Work task: Go through the listing below and repeat it exactly, omitting each picture.

Available data:
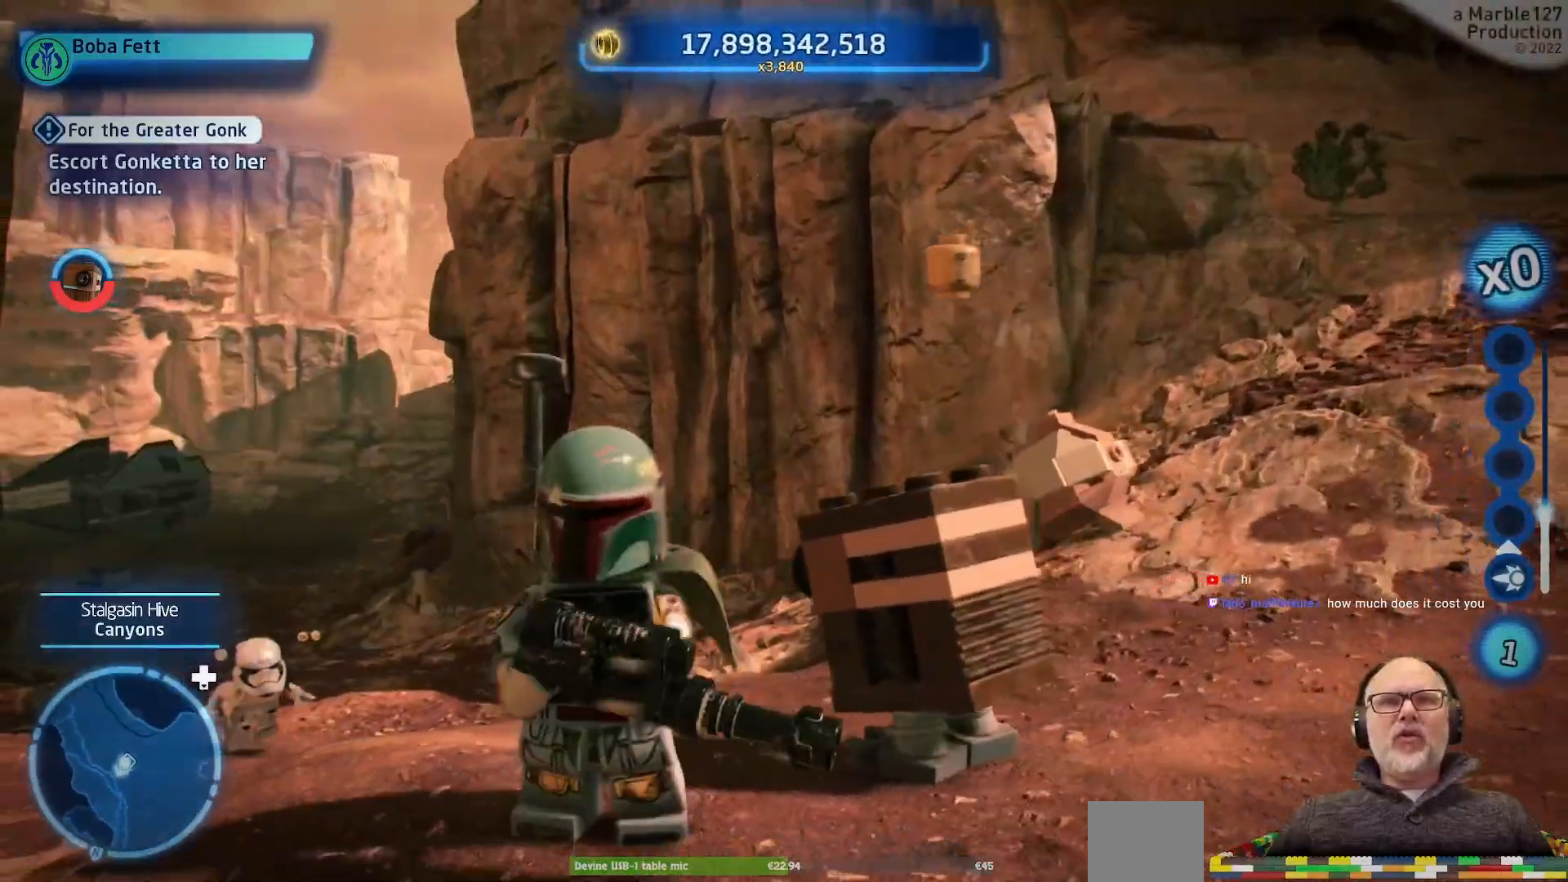
{"buttons": [], "left_stick": "center", "right_stick": "down", "events": [[133, "left_stick", "center"], [133, "right_stick", "center"], [367, "right_stick", "down"]]}
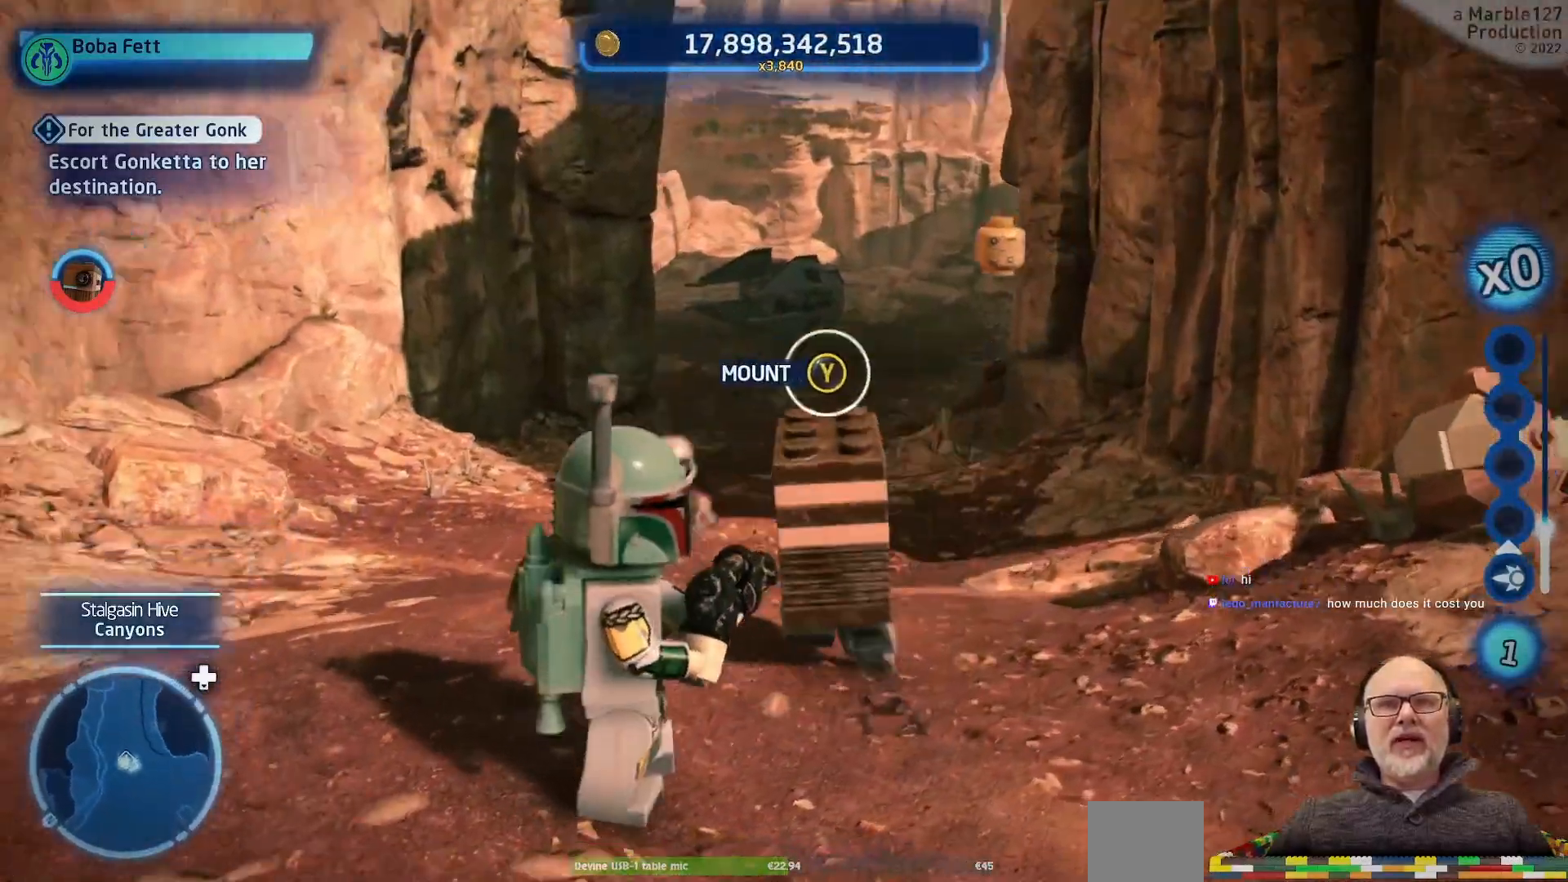
{"buttons": [], "left_stick": "up", "right_stick": "center", "events": [[33, "right_stick", "center"], [100, "left_stick", "up"]]}
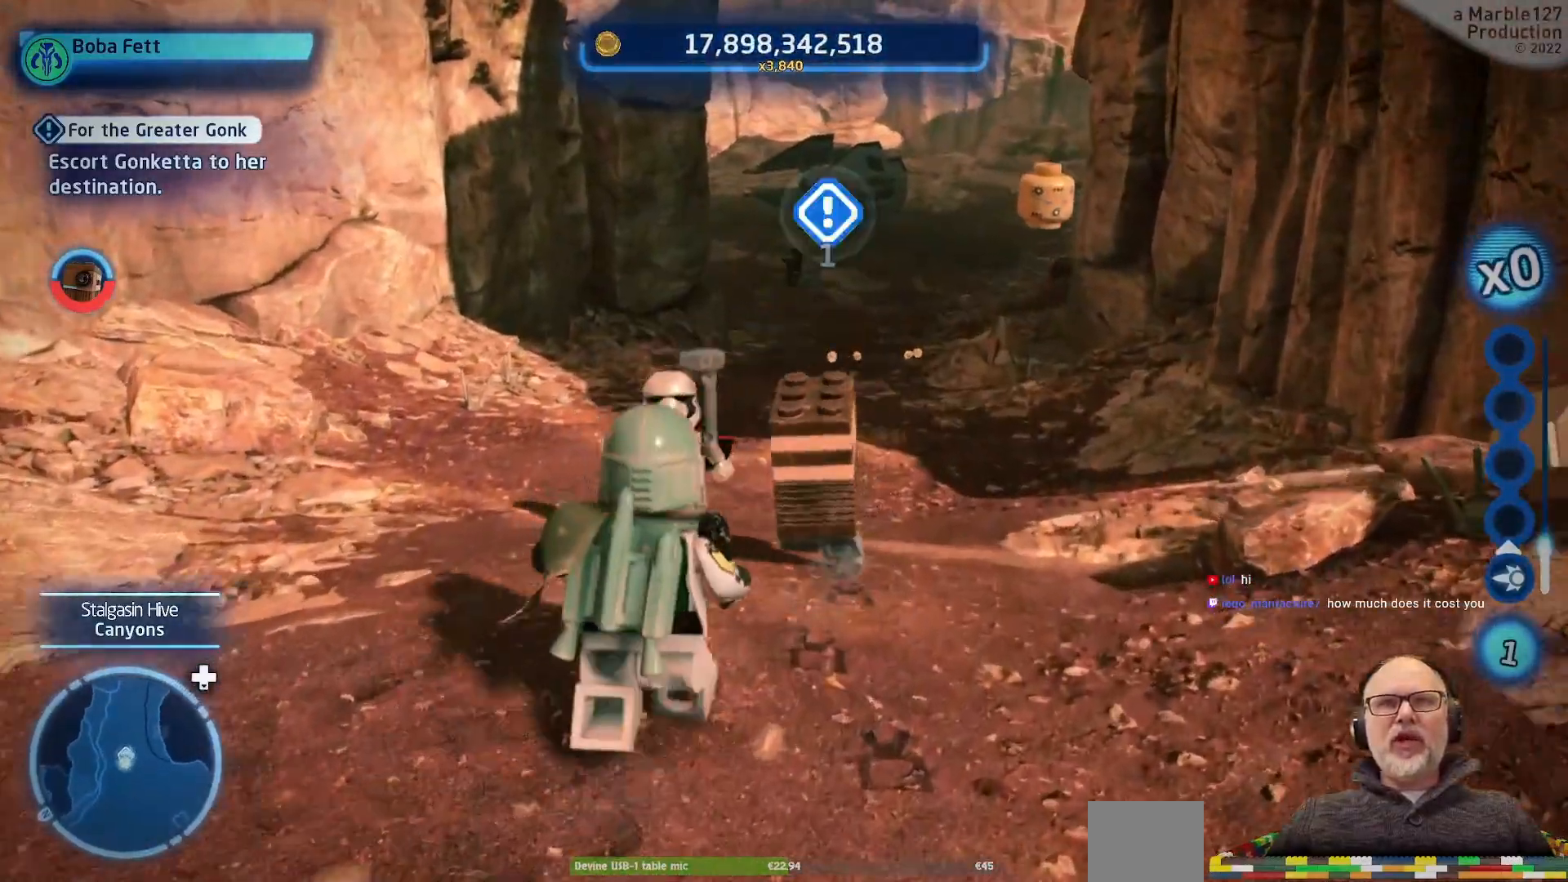
{"buttons": [], "left_stick": "up-right", "right_stick": "center"}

Written solution:
{"buttons": [], "left_stick": "center", "right_stick": "down", "events": [[133, "left_stick", "center"], [133, "right_stick", "center"], [367, "right_stick", "down"]]}
{"buttons": [], "left_stick": "up", "right_stick": "center", "events": [[33, "right_stick", "center"], [100, "left_stick", "up"]]}
{"buttons": [], "left_stick": "up-right", "right_stick": "center"}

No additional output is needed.